On this day in economic and business history…
The Dow Jones Industrial Average (Dow Jones Indices:.DJI) plunged nearly 3% on May 2, 1930, the day after President Herbert Hoover stridently assured the public that the worst of the crash was over. It seemed as if market participants were telling him, “It’s over when I say it’s over!” The Washington Post reported “selling in enormous volume. … More than two million shares were dumped on the market in the last hour of today’s five-hour session.” The Dow Jones Industrial Average (Dow Jones Indices:.DJI) closed the day at a value of 266.56, already 30% lower than its peak in September of 1929. This would have been a moderate and reasonable pullback, in line with many prior bear markets — but of course, we now know this was only the beginning.
Here are some of the more pertinent comments made by President Hoover to the United States Chamber of Commerce which would prove to be very wrong and premature. The most egregious or otherwise curious statements have been emphasized:
We have been passing through one of those great economic storms which periodically bring hardship and suffering upon our people. There is one certainty in the future of a people of the resources, intelligence, and character of the people of the United States — that is prosperity. …

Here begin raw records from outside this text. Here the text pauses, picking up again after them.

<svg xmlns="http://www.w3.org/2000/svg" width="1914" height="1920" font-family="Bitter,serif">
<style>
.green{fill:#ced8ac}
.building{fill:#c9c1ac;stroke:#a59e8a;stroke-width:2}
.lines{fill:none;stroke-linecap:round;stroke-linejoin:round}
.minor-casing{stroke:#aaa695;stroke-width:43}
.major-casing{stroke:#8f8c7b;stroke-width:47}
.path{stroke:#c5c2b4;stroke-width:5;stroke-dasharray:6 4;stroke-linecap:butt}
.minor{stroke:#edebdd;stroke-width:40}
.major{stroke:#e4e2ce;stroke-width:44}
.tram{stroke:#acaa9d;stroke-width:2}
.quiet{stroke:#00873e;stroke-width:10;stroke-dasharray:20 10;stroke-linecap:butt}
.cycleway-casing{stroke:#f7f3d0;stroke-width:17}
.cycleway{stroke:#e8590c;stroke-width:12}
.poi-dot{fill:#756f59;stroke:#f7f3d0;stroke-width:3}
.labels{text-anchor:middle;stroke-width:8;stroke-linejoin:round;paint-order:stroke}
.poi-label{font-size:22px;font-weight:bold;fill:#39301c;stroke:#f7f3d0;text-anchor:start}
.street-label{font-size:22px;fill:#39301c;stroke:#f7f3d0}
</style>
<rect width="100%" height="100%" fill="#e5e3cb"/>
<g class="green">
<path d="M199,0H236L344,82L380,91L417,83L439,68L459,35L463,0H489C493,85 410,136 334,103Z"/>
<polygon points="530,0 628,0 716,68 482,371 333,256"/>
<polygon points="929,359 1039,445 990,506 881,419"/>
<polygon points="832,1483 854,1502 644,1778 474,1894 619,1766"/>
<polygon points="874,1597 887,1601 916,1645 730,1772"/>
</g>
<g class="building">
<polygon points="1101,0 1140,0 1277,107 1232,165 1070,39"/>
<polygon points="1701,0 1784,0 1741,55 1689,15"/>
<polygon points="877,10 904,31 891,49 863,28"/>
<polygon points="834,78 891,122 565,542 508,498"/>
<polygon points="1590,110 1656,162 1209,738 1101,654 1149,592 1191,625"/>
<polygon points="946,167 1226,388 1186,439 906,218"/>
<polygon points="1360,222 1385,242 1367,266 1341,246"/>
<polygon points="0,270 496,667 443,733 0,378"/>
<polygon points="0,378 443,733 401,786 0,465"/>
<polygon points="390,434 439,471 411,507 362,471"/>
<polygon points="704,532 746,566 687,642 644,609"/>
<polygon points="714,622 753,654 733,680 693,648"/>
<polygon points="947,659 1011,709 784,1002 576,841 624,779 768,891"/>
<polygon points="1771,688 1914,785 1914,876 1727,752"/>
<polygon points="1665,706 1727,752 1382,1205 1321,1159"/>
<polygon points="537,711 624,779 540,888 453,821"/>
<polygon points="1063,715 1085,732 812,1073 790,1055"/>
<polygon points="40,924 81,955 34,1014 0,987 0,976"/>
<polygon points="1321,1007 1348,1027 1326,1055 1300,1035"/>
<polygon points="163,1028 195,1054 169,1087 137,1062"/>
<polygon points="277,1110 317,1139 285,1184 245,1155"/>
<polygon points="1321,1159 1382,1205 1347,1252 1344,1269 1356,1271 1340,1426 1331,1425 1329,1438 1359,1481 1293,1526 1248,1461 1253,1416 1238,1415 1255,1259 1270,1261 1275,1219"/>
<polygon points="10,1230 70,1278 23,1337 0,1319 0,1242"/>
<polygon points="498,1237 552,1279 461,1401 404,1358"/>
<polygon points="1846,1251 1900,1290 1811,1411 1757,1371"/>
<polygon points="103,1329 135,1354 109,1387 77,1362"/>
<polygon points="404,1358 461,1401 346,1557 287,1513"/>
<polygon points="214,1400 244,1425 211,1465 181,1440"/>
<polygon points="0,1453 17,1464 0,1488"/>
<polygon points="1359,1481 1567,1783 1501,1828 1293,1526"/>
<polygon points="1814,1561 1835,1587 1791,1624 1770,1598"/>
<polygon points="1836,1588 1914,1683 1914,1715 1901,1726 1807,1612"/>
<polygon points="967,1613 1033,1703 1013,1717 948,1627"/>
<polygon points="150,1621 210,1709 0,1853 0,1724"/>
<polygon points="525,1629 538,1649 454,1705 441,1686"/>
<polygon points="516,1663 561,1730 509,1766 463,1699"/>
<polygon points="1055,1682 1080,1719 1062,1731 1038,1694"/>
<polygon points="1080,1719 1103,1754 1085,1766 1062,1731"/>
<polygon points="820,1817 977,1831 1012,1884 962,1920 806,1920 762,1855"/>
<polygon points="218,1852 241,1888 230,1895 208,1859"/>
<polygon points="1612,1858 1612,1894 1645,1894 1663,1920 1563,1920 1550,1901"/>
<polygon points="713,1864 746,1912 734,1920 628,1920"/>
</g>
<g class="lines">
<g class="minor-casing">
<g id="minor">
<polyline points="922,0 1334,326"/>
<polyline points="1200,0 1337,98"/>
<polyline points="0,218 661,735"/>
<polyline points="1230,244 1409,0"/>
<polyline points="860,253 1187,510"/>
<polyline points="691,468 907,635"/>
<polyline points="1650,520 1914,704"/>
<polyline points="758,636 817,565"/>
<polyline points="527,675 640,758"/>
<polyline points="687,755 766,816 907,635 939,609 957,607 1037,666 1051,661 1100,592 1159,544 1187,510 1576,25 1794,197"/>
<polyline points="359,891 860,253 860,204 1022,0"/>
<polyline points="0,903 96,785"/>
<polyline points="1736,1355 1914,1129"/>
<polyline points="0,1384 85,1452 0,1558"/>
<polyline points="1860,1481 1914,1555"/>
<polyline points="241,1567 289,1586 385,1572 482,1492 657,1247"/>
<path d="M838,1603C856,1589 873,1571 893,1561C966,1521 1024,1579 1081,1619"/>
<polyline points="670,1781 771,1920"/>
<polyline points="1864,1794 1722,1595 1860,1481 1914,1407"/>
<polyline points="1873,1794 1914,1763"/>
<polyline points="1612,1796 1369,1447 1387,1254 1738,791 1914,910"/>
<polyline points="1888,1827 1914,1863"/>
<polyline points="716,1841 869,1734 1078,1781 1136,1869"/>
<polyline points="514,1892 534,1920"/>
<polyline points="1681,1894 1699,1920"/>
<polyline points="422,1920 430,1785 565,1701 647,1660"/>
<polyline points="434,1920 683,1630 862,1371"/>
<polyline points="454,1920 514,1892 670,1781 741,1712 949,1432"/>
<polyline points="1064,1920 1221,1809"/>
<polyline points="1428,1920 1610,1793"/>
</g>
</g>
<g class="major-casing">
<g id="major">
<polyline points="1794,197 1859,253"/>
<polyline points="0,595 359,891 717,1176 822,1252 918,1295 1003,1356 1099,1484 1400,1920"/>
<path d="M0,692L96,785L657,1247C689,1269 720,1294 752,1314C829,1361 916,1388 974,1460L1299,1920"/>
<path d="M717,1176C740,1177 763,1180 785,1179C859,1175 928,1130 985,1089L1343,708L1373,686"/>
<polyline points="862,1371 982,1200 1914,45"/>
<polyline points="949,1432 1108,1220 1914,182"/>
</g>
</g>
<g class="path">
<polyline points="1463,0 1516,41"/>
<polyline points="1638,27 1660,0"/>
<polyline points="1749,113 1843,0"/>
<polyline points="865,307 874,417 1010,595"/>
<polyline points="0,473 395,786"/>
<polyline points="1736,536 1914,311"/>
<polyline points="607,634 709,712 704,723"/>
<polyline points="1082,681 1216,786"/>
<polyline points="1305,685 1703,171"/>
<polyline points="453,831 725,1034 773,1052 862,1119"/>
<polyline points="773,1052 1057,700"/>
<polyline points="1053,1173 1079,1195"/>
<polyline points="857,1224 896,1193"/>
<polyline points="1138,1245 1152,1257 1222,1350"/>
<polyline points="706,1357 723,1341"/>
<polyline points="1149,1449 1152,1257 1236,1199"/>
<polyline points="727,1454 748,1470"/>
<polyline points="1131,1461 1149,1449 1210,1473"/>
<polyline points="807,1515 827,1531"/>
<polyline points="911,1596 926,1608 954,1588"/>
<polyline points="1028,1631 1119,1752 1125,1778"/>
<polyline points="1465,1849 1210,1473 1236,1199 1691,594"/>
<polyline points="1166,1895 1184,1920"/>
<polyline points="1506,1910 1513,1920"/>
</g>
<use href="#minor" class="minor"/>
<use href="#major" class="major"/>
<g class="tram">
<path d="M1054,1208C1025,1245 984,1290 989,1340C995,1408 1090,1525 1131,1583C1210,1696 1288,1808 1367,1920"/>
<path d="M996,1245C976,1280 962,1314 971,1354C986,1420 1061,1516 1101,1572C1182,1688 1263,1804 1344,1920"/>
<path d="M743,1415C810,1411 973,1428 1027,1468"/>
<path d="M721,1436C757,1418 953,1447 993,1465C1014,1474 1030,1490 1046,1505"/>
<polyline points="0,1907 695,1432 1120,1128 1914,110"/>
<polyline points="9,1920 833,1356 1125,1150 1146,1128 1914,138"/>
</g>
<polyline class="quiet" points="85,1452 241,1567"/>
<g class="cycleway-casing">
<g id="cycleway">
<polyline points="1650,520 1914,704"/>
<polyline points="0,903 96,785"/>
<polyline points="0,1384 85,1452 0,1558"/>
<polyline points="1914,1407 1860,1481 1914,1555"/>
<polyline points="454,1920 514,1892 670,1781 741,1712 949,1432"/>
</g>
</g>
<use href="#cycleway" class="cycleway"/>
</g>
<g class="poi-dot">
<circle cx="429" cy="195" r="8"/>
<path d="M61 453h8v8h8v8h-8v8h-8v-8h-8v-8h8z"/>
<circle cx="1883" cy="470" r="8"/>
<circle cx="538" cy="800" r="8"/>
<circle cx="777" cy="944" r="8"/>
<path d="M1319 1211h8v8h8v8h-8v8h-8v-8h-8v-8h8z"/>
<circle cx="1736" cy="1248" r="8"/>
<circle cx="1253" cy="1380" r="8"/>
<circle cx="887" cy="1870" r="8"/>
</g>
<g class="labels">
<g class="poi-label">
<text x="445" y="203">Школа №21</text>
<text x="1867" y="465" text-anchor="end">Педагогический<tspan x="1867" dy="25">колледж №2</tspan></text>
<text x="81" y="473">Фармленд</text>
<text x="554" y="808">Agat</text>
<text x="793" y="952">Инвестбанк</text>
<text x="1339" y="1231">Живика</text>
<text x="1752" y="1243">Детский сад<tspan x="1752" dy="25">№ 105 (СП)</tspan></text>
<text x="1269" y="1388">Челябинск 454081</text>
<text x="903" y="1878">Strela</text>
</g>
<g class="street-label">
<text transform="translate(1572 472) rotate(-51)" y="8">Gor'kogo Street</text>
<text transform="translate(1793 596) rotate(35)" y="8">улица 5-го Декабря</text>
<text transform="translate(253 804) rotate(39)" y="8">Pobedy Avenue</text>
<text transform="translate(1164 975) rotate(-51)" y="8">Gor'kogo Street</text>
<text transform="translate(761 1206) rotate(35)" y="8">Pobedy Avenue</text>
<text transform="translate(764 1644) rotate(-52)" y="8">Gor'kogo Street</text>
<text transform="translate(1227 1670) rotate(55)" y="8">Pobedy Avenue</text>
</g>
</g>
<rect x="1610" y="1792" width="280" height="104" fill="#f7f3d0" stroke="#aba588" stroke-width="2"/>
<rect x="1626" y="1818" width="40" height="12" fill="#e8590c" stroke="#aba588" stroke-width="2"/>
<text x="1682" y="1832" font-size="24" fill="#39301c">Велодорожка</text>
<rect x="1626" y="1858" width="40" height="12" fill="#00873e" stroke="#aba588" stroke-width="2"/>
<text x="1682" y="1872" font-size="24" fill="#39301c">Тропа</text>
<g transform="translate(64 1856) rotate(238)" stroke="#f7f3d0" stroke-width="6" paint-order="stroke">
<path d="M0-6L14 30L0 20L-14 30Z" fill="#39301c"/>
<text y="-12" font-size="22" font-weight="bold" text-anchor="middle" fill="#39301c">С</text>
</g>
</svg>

We have succeeded in maintaining confidence and courage. Those dangers are behind us. From the moment of the crash, interest rates have steadily decreased and capital has become steadily more abundant. Our investment markets have absorbed over $2 billion of new securities since the crash. … For the first time in the history of great slumps we have had no substantial reductions in wages and we have had no strikes or lockouts which were in any way connected with this situation. …
in the commercial field through the Federal Reserve System, in the industrial field through the bond market and the investment houses, in the farm mortgage field to some extent through the Farm Loan System; and in the installment-buying field through the organization of powerful finance corporations.
The result of the inability to freely secure capital has been a great diminution in home construction and a large segment of unemployment which could have been avoided had there been a more systematic capital supply organized with the adequacy and efficiency of the other segments of finance. We need right now an especial effort of our loan institutions in all parts of the country to increase the capital available for this purpose as a part of the remedy of the present situation. …
Another of the byproducts of this experience which has been vividly brought to the front is the whole question of agencies for placing the unemployed in contact with possible jobs. The whole subject is one of profound importance. …
We are not yet entirely through the difficulties of our situation. We have need to maintain every agency and every force that we have placed in motion until we are far along on the road to stable prosperity.
The value of life
America’s first life insurance company began on May 2, 1759. Known as “The Corporation for Relief of Poor and Distressed Widows and Children of Presbyterian Ministers,” it was designed — as you might expect — to pay annuities to the families of deceased ministers in Philadelphia and New York. It was formed seven years after Benjamin Franklin established the first insurance company of any kind, but due to its narrow focus the Presbyterian Ministers’ Fund (as it’s now known) was originally not-for-profit, although it eventually expanded its reach to insure all people who might qualify.
Shortly after its formation, the Fund had issued a mere 21 policies, but its assets continued to grow until the time of the American Revolution, when the Fund’s pro-colonial board decided to loan 5,000 pounds (equivalent to more than $10.7 million when compared to the average earnings of the time) to the Continental Congress in 1777. After the war, the Fund nearly fell into insolvency when its will to enforce subscription payments wavered, leading to the first efforts to expand its coverage to the entire populace. This would remain a thorny issue with the Fund’s leadership for more than a century, and the Fund never quite figured out whether it wanted to insure everyone, every Presbyterian, or simply every Presbyterian minister. This problem eventually worked itself out when the Fund was bought out by Provident Mutual, which was itself acquired by Nationwide Insurance in 2002.